Virtue or signalling? World Cup protests get mixed reaction
Japanese, Serbian and Croatian football chiefs are among those who have preferred to steer clear of rights issues.
Human rights protests at the World Cup have drawn everything from sympathy to indifference and outright hostility, with Qatar's critics often finding themselves in the firing line.
Germany's hands-over-mouths protest, a reaction to being barred from wearing a "OneLove" armband, was swiftly followed by accusations of anti-Arab racism and taunts over the country's Nazi past.
Other acts of support for Qatar's LGBTQ community and migrant workers, often by European teams or fans, have prompted more suspicion than solidarity from many around the world.
"Put your hands over your mouths and we will pinch our noses so we don't smell your racism," Tunisian national Fathi Jouini said in a post on Facebook, referring to the German team.

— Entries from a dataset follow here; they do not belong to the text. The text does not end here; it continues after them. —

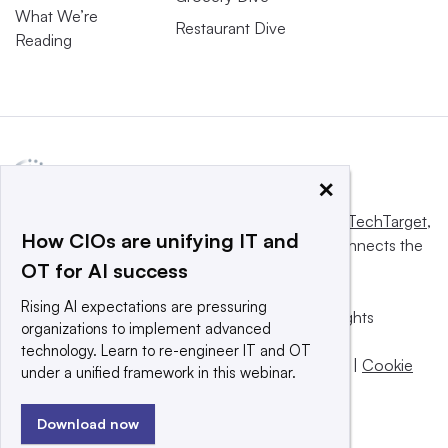
What We’re
Restaurant Dive
Reading
×
This website is owned and operated by
Informa TechTarget
,
How CIOs are unifying IT and
a global network that informs, influences and connects the
OT for AI success
world’s technology buyers and sellers.
Rising AI expectations are pressuring
© 2025 TechTarget, Inc. or its subsidiaries. All rights
organizations to implement advanced
reserved. An Informa PLC company.
technology. Learn to re-engineer IT and OT
Privacy policy
|
Terms of use
|
Take down policy
|
Cookie
under a unified framework in this webinar.
Preferences / Do Not Sell
Download now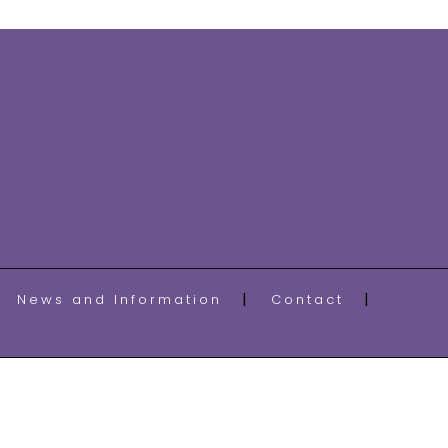
News and Information
Contact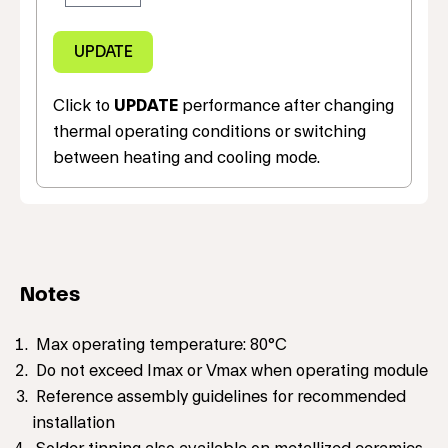
Click to
UPDATE
performance after changing
thermal operating conditions or switching
between heating and cooling mode.
Notes
Max operating temperature: 80°C
Do not exceed Imax or Vmax when operating module
Reference assembly guidelines for recommended
installation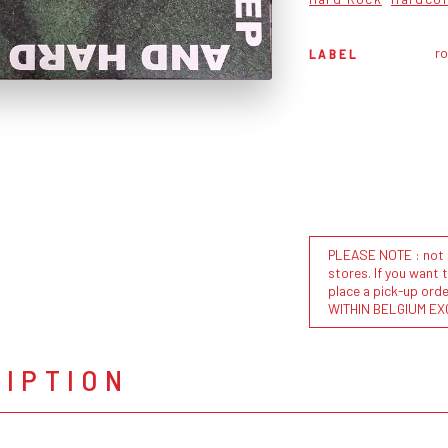
ro
LABEL
PLEASE NOTE : not al
stores. If you want 
place a pick-up or
WITHIN BELGIUM EX
RIPTION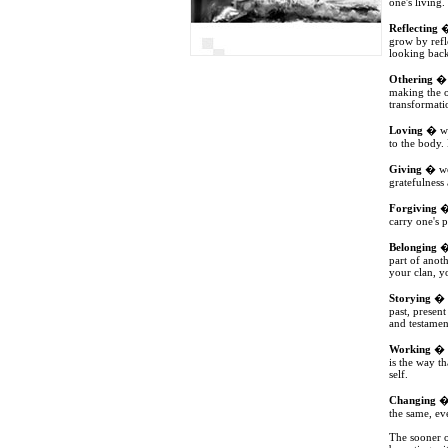
one's living.
Reflecting
�
grow by refl
looking back 
Othering
� w
making the o
transformatio
Loving
� we 
to the body. 
Giving
� we 
gratefulness 
Forgiving
� 
carry one's p
Belonging
� 
part of anot
your clan, y
Storying
� w
past, presen
and testament
Working
� w
is the way t
self.
Changing
� 
the same, ev
The sooner o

Similar attitudes were seen elsewhere, with many lashing out angrily. In conservative Saudi Arabia, an Arabic hashtag that translates as "the gay team" trended on Twitter after the German protest.
The highly charged, often offensive exchanges on social media follow a bad-tempered build-up to the World Cup, when European officials and media led criticism of Qatar's rights record.
According to Dana El Kurd, assistant professor of political science at the University of Richmond in Virginia, critics of the tournament are sometimes guilty of "double standards".
"The discussion around Qatar's World Cup -- while sometimes bringing up absolutely correct and valid critiques -- has also been motivated by hypocrisy and double standards in many cases," she told AFP.
"I think it would be an omission if we didn't recognise that racism plays a large part," El Kurd said.
"They just see a country of Arabs in thobes (robes) and assume some extremist religious autocracy, when in reality people behave quite freely in Doha in terms of their personal choices."
This view gained currency in Germany's case when former international Sandro Wagner described the thobe as "Qatari bathrobes" while commentating on a match, sparking a social media storm. He later apologised.
On Tuesday, when energy-rich Qatar announced its first major deal to send liquefied natural gas to Germany, many on social media were quick to react.
"Your regular reminder that human rights concerns rarely get in the way of strategic interests," read one post on Twitter.
During the tournament, some fans have worn rainbow clothing and government officials from Germany, Belgium and Britain have been seen with "OneLove" armbands in stadiums.
But various parts of the world have shown little enthusiasm for a human rights debate centred on a football tournament.
Senegal's media has largely ignored the subject and comment has been muted in Japan, AFP correspondents said.
Japanese, Serbian and Croatian football chiefs are among those who have preferred to steer clear of rights issues.
"There are inequalities and injustices... but some Western European countries do not reflect on their own contribution to injustices," said Danyel Reiche, a visiting associate professor at Georgetown University Qatar.
"When we look at the shirts the teams are wearing, or the balls they are playing with... they are produced in Southeast Asian countries, through cheap labour," added Reiche, who co-authored a book on the politics of the Qatar World Cup.
However, sociologist Nandita Sharma, whose work focuses on migrant labour, warned of the dangers of dismissing criticism of Qatar as a purely Western phenomenon.
"People are weaponising and misrepresenting critiques of orientalism and imperialism to insulate the Qatari state from criticism," said the professor at the University of Hawaii at Manoa.
"To hear that our criticisms and concerns about migrant workers in Qatar is an instance of 'Western imperialism' or 'whiteness' is ridiculous and insulting," she told AFP.